BMC Genomics. 2022 Oct 28;23(1):732. doi: 10.1186/s12864-022-08961-3.
Structural variants (SVs) play important roles in adaptation evolution and species diversification. Especially, in plants, many phenotypes of response to the environment were found to be associated with SVs. Despite the prevalence and significance of SVs, long insertions remain poorly detected and studied in all but model species.
We used whole-genome resequencing of paired reads from 80 Asian butternuts to detect long insertions and further analyse their characteristics and potential functional effects. By combining of mapping-based and de novo assembly-based methods, we obtained a multiple related species pangenome representing higher taxonomic groups. We obtained 89,312 distinct contigs totaling 147,773,999 base pair (bp) of new sequences, of which 347 were putative long insertions placed in the reference genome. Most of the putative long insertions appeared in multiple species; in contrast, only 62 putative long insertions appeared in one species, which may be involved in the response to the environment. 65 putative long insertions fell into 61 distinct protein-coding genes involved in plant development, and 105 putative long insertions fell into upstream of 106 distinct protein-coding genes involved in cellular respiration. 3,367 genes were annotated in 2,606 contigs. We propose PLAINS ( https://github.com/CMB-BNU/PLAINS.git ), a streamlined, comprehensive pipeline for the prediction and analysis of long insertions using whole-genome resequencing.

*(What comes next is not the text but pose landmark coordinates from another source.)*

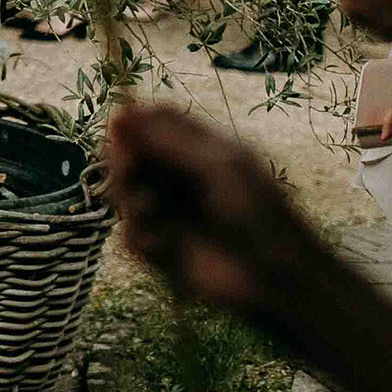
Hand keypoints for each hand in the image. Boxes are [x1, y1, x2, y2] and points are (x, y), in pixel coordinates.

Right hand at [106, 103, 315, 319]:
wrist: (273, 278)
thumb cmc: (257, 213)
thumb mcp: (217, 164)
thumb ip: (168, 139)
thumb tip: (120, 112)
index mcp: (200, 150)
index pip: (155, 122)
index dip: (133, 123)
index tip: (119, 128)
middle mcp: (180, 177)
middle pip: (131, 157)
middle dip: (126, 165)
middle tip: (132, 171)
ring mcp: (169, 211)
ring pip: (124, 195)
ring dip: (133, 202)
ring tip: (154, 213)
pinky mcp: (160, 247)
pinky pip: (130, 234)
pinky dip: (143, 237)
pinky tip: (167, 245)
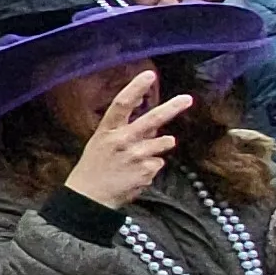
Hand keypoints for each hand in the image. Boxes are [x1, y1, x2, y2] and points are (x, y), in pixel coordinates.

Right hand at [63, 71, 192, 210]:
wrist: (88, 199)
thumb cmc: (94, 168)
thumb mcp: (102, 144)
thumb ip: (127, 132)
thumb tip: (155, 125)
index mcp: (107, 131)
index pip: (122, 104)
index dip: (136, 88)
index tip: (149, 75)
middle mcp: (122, 141)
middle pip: (151, 119)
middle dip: (171, 108)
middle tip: (187, 99)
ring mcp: (135, 157)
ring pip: (163, 143)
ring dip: (160, 146)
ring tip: (140, 157)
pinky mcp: (146, 172)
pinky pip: (159, 164)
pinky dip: (151, 168)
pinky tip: (135, 174)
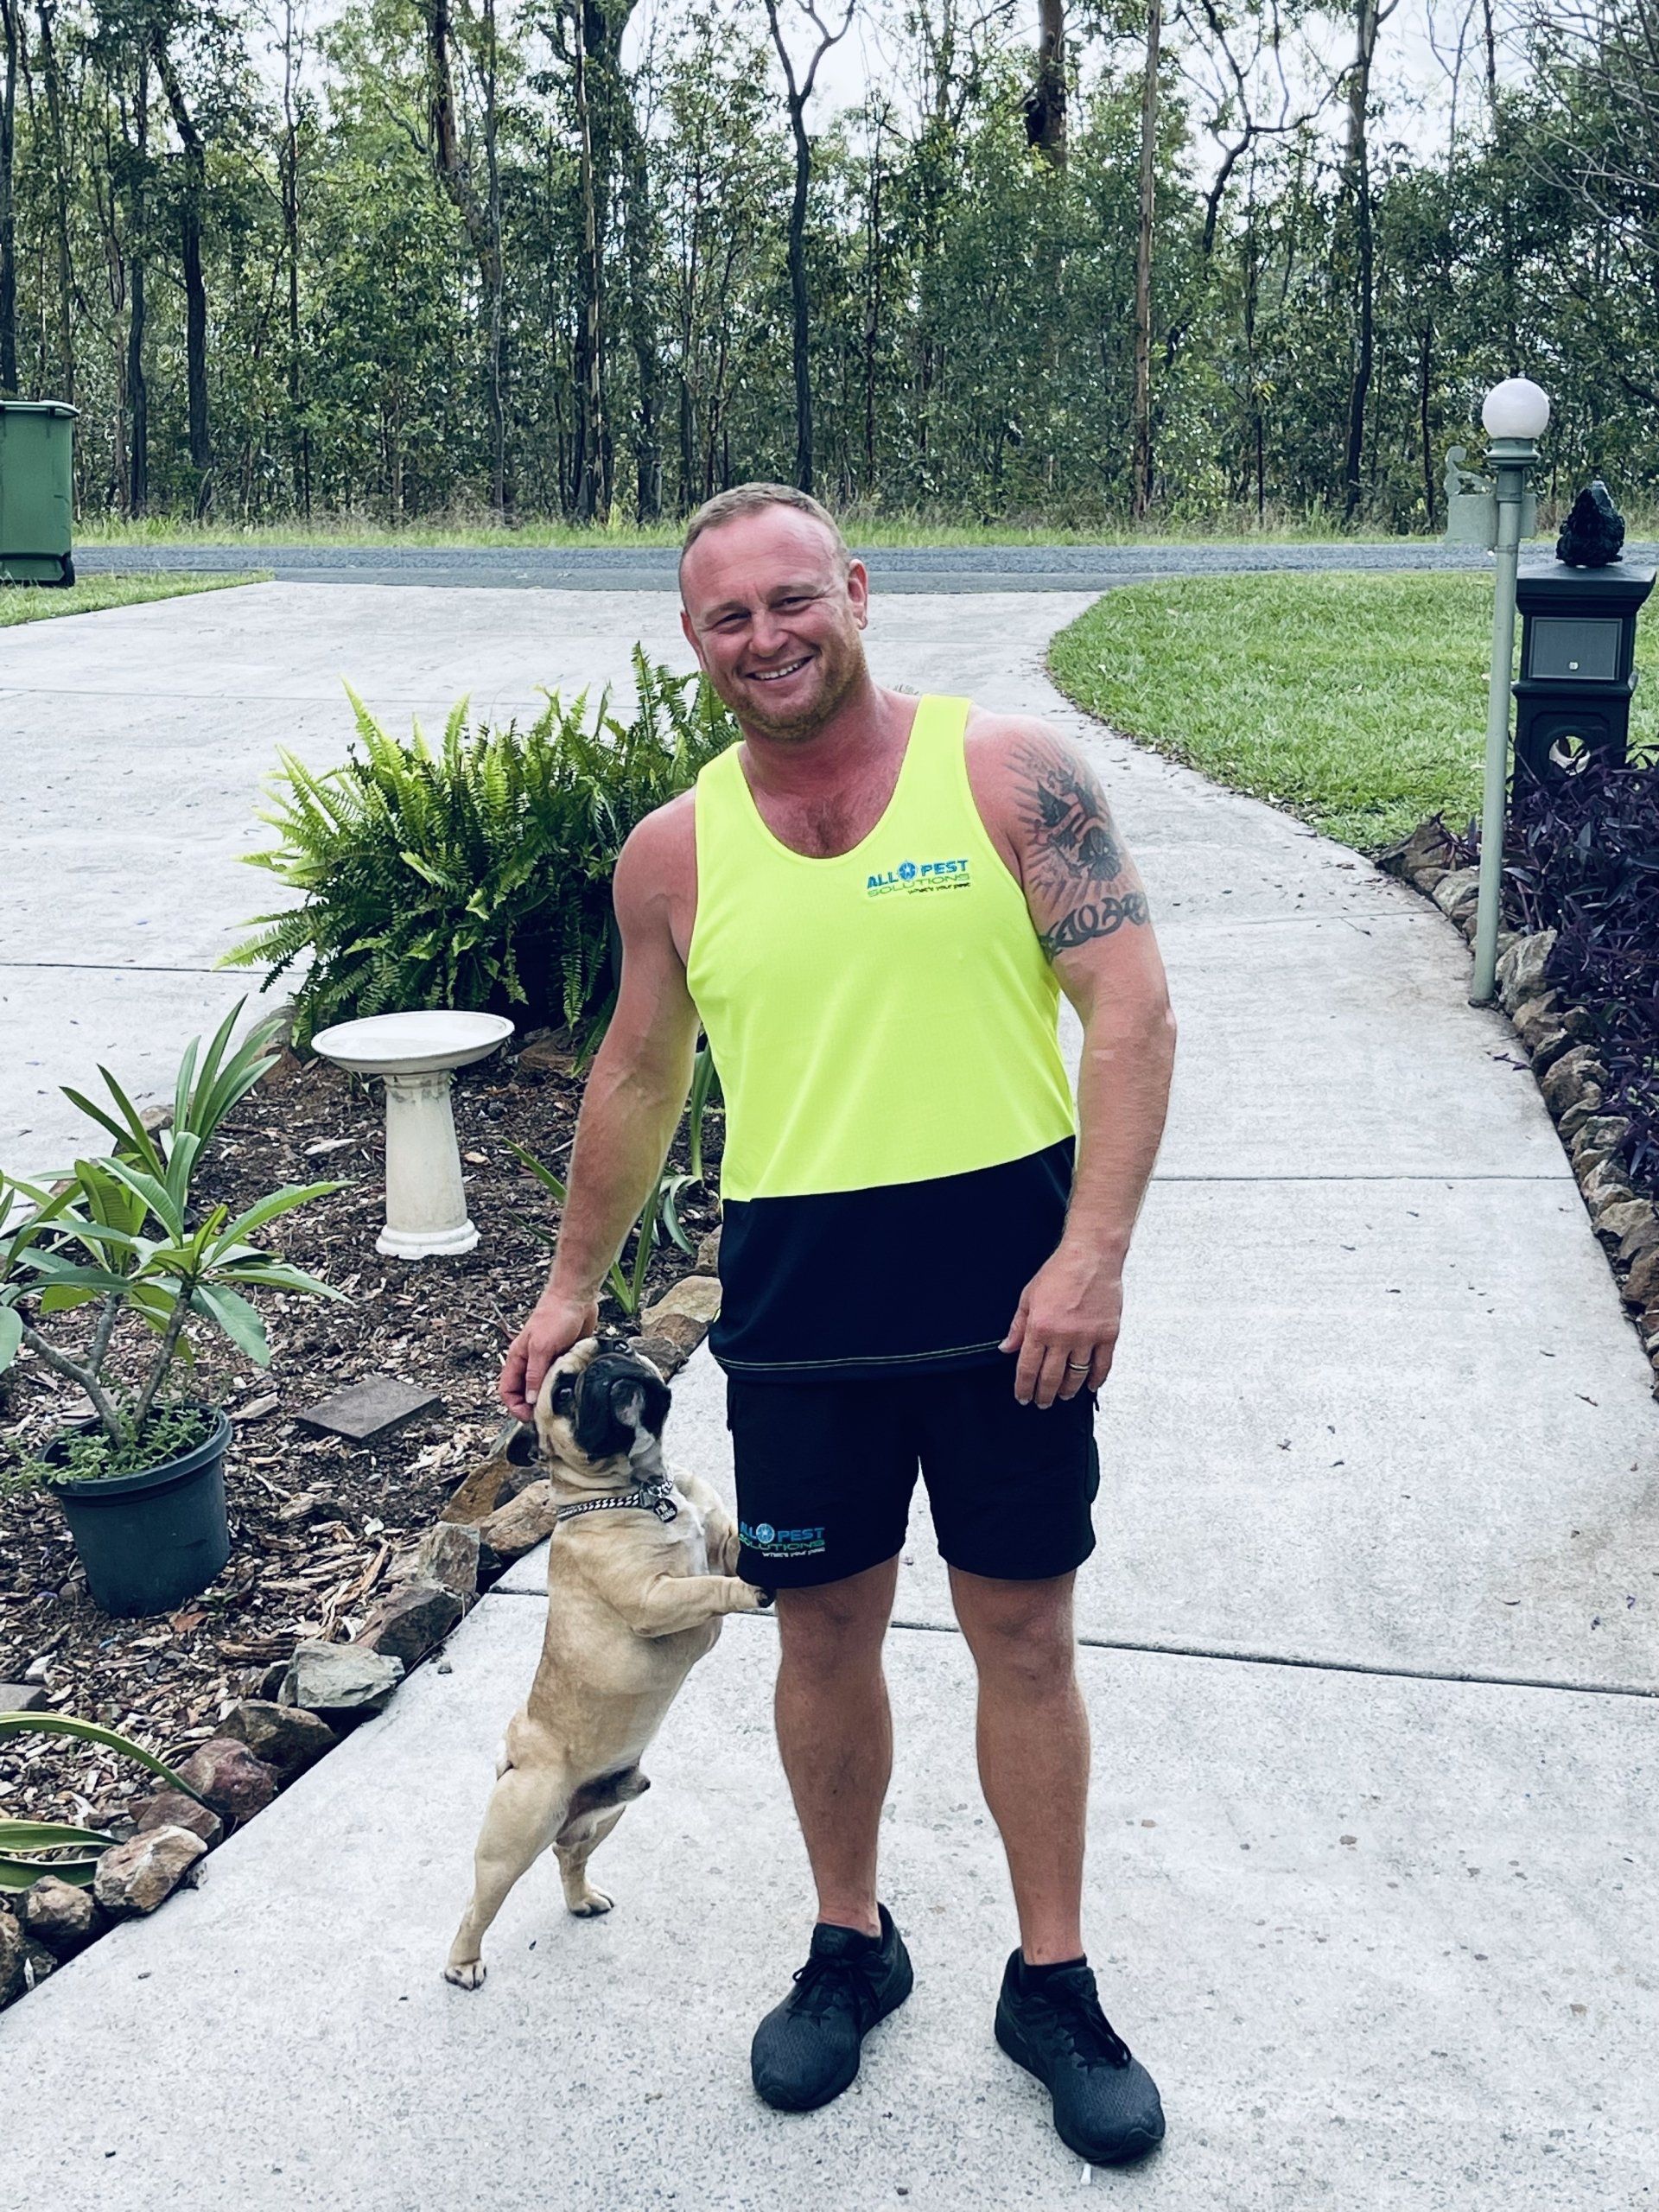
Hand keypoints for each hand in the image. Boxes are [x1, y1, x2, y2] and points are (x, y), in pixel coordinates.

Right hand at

Our study lays down an important foundation for further whole-genome long insertion studies, allowing the investigation of their effects by experiments.
结构变异(SVs)在适应进化和物种多样化中起着重要作用。特别是在植物中,许多对环境的表型反应被发现与 SVs 有关。尽管 SVs 普遍存在且意义重大,但除了模式物种外,长插入在所有物种中的检测和研究都很差。
我们使用来自 80 个亚洲油胡桃的配对读取的全基因组重测序来检测长插入,并进一步分析它们的特征和潜在的功能效应。通过结合基于映射和基于从头组装的方法,我们获得了一个代表更高分类群的多个相关物种泛基因组。我们获得了 89312 个独特的重叠群,总计 147773999 个碱基对(bp)的新序列,其中 347 个是放置在参考基因组中的假定长插入。大多数假定的长插入出现在多个物种中;相比之下,只有 62 个假定的长插入出现在一个物种中,这可能与对环境的反应有关。65 个假定的长插入落入 61 个不同的参与植物发育的编码蛋白基因中,105 个假定的长插入落入 106 个不同的参与细胞呼吸的编码蛋白基因的上游。2606 个重叠群中有 3367 个基因被注释。我们提出了 PLAINS(https://github.com/CMB-BNU/PLAINS.git),这是一个使用全基因组重测序预测和分析长插入的简化、全面的流水线。
我们的研究为进一步的全基因组长插入研究奠定了重要基础,允许通过实验研究它们的影响。